Un de leurs collègues, Ricord, fut le premier sacrifié. On lui reprocha aigrement d'avoir montré trop de modération, de s'être trop occupé d'affaires financières, et d'avoir poussé l'oubli de ses devoirs jusqu'à prendre domicile dans la maison d'un émigré, Saint-Mesme. "Nous aurions voulu, lui écrivit-on du Comité de Salut public, nous épargner le devoir pénible de relever de pareilles erreurs pour ne nous livrer qu'au souvenir du bien que tu as fait. Nous aimons à penser que ce n'est de ta part qu'un égarement momentané. Réveille-toi. Reprends cette énergie qui convient au Républicanisme." Ricord essaya de se défendre. Il fit remarquer au Comité qu'il avait pris part à toutes les mesures de défense républicaine, mais qu'il s'était opposé aux arrestations déterminées par des vengeances particulières, et qu'il avait essayé de ranimer le zèle des autorités ; que, sans doute, il s'était occupé d'affaires d'argent, mais uniquement pour assurer les subsistances nécessaires au siège de Toulon : "Les flagorneurs vinrent me prodiguer leur encens, ajoutait-il non sans fierté, car c'est l'usage à Marseille. Je les reçus en Républicain. Les patriotes ont été témoins de l'accueil que je leur ai fait. Ils l'ont été aussi de celui que j'ai fait aux femmes pétitionnaires qui sont venues chez moi, et je pourrai les interpeller de dire si jamais j'ai montré de la faiblesse, de la partialité, et si je n'ai pas constamment dit que tous les Marseillais étaient suspects à la République ; que tous, à l'exception de vingt ou trente, méritaient d'être exemplairement punis." Quant au fait d'avoir logé chez un émigré, Ricord ne pouvait pas le nier, mais c'était pour y être à peu près incognito et travailler en paix.

LISTING →
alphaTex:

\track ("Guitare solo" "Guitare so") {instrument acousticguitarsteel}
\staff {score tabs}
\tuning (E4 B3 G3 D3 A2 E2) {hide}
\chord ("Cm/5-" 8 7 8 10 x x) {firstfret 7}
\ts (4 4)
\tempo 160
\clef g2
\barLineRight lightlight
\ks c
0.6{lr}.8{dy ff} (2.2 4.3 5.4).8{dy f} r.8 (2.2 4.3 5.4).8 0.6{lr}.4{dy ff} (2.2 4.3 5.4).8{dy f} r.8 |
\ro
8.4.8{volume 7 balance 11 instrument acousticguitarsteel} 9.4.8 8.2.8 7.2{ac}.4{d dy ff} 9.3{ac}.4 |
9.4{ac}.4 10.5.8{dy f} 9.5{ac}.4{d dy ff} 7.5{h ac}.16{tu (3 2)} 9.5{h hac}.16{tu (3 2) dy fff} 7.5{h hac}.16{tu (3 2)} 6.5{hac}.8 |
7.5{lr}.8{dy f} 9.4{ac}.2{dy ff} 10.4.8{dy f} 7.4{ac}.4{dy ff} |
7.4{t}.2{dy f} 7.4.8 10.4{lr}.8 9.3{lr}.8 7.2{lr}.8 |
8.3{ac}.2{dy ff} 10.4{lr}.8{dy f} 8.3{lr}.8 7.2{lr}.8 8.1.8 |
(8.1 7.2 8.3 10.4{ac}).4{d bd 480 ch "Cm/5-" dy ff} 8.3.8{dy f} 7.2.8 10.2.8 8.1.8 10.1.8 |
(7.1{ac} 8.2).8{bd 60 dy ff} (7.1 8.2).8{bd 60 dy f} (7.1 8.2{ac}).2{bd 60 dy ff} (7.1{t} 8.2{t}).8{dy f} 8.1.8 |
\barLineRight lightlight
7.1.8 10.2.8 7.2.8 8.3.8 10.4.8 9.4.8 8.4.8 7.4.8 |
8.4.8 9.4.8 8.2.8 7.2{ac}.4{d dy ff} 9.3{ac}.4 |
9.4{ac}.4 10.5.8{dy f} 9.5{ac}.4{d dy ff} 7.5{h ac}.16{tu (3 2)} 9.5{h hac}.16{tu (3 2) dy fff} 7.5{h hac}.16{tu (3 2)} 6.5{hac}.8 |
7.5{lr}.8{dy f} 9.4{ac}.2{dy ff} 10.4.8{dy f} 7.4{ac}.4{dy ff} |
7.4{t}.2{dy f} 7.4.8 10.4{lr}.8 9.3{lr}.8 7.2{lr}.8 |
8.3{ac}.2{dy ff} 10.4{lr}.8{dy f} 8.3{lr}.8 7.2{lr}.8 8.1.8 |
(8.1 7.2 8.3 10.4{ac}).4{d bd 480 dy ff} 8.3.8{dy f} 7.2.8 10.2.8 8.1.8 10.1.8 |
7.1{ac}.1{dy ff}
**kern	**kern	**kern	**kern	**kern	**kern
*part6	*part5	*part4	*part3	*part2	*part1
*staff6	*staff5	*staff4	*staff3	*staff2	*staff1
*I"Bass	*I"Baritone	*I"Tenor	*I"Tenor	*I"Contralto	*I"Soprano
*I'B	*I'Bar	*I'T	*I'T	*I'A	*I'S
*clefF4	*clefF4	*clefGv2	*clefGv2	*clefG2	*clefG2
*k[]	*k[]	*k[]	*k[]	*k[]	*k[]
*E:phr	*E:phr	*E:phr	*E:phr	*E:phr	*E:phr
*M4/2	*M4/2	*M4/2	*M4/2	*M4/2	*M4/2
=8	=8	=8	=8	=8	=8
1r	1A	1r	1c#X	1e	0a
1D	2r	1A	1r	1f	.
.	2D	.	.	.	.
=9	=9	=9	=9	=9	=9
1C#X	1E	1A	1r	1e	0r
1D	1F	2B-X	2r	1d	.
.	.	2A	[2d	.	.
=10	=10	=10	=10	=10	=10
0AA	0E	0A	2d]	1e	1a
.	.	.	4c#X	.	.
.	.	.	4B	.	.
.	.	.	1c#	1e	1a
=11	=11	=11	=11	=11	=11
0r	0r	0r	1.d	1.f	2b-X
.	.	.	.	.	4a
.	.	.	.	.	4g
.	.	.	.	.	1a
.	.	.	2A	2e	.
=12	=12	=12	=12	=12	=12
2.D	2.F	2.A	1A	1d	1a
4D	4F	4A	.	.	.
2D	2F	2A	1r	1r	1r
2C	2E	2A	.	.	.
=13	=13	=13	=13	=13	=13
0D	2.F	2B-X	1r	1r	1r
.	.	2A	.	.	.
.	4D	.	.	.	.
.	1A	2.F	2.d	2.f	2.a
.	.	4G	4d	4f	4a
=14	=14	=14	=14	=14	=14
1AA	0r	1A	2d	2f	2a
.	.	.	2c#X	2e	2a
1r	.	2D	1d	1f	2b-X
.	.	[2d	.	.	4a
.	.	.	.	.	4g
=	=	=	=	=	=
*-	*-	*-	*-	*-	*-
* * *
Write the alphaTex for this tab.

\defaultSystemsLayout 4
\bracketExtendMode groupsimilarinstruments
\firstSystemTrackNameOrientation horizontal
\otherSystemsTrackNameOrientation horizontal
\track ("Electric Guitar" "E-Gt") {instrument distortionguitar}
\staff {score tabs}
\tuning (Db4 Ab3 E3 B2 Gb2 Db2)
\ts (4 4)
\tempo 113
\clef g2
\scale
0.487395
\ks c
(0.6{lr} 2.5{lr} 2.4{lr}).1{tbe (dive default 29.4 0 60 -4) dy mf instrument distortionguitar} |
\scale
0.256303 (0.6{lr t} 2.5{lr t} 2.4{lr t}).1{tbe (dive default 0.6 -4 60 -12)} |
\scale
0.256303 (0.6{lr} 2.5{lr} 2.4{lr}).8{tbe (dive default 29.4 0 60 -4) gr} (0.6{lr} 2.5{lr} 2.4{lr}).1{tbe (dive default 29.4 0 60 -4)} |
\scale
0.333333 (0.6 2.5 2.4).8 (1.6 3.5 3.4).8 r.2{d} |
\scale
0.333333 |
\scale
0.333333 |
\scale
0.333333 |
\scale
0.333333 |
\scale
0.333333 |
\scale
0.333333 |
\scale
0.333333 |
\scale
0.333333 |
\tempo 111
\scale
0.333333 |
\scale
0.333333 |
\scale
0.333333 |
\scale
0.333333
...
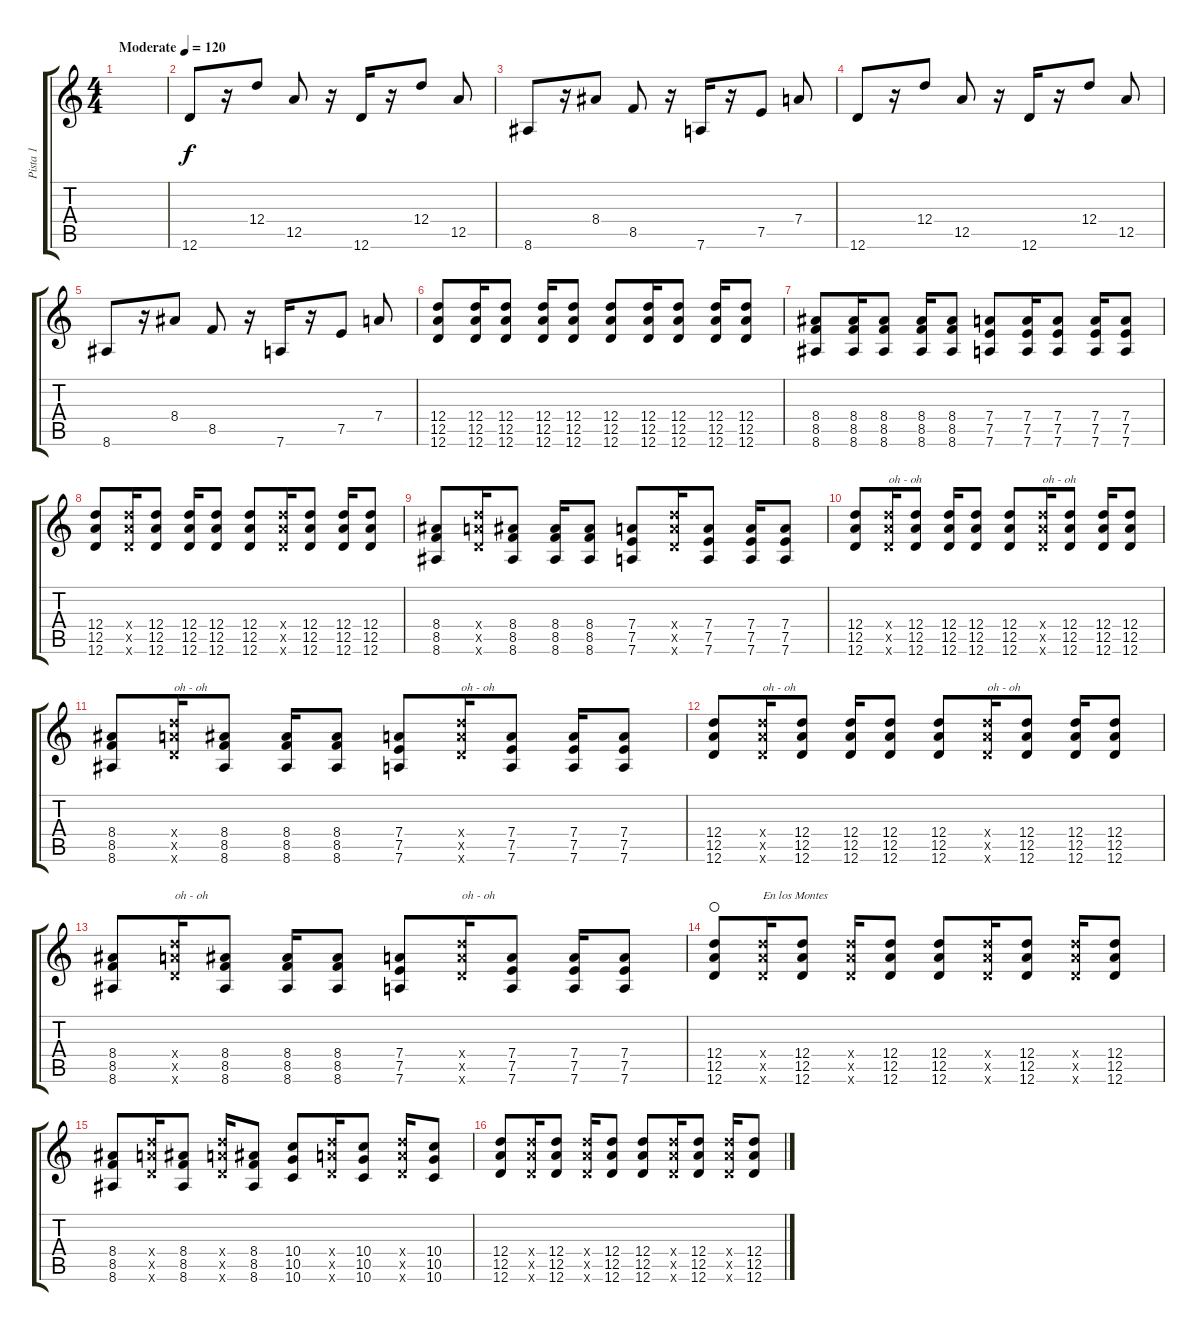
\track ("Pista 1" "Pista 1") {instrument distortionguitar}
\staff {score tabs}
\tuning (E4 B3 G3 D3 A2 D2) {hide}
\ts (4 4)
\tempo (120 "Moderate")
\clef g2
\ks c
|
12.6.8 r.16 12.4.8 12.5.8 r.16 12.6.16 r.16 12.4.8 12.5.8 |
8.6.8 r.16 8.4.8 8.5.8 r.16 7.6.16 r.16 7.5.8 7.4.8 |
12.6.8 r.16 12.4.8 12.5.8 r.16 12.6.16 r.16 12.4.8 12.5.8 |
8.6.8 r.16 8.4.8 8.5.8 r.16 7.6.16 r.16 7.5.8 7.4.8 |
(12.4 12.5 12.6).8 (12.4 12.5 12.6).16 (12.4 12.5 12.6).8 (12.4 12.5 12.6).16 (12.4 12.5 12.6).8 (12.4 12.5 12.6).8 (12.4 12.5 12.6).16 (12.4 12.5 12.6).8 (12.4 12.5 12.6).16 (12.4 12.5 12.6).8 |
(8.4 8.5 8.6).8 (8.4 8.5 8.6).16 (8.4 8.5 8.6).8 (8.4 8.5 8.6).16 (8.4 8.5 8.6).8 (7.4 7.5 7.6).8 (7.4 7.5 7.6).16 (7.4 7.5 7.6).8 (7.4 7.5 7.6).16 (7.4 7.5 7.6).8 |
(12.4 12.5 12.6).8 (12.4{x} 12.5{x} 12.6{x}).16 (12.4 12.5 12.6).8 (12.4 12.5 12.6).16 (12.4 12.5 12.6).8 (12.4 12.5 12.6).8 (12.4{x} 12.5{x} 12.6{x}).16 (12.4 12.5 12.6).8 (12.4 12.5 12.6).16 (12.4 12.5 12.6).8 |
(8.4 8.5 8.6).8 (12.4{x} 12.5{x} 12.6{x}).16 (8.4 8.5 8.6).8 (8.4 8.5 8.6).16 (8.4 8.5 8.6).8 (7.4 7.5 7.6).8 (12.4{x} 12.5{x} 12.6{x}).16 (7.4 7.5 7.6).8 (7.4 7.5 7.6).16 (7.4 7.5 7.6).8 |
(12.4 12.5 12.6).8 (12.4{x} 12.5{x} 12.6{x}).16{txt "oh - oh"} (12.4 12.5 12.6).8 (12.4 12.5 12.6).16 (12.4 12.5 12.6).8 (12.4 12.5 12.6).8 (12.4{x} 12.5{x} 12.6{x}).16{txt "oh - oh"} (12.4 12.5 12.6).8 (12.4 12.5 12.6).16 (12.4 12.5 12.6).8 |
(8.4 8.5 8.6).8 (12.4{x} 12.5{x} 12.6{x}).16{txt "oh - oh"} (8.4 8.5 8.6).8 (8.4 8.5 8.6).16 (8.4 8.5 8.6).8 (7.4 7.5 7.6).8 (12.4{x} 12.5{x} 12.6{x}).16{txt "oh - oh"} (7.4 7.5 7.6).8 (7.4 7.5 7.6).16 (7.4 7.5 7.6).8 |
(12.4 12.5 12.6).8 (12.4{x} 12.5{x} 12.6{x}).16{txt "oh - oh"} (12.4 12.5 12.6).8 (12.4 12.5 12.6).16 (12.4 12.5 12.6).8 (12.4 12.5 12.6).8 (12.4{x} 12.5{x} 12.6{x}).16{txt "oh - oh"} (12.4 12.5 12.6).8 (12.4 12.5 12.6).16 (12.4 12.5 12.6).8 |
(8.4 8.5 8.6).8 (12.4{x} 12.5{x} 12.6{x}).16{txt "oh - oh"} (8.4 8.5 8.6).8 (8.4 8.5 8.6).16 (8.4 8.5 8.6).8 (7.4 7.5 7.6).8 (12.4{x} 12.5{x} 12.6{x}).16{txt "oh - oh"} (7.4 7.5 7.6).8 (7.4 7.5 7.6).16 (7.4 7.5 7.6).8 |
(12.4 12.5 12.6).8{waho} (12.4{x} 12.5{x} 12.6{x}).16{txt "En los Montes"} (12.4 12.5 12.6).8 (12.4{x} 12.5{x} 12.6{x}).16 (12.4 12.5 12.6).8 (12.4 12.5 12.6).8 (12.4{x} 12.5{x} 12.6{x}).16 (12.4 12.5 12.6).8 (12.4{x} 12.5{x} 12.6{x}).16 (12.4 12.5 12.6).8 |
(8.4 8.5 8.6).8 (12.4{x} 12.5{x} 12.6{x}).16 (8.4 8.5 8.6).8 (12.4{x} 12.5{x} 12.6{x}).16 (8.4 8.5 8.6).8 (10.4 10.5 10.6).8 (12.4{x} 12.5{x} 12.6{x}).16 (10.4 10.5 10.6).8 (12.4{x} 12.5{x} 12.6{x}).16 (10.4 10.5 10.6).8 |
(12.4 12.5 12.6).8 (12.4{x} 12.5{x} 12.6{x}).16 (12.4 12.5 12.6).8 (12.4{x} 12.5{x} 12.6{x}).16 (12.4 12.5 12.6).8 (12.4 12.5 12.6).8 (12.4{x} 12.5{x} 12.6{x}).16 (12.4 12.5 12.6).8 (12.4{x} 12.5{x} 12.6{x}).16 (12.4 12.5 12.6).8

CONSIGNE → D'après le texte fourni, chez quel émigré Ricord avait-il pris domicile ? Le listing n'est pas nécessaire pour répondre.

RÉPONSE COMPLÈTE → Saint-Mesme.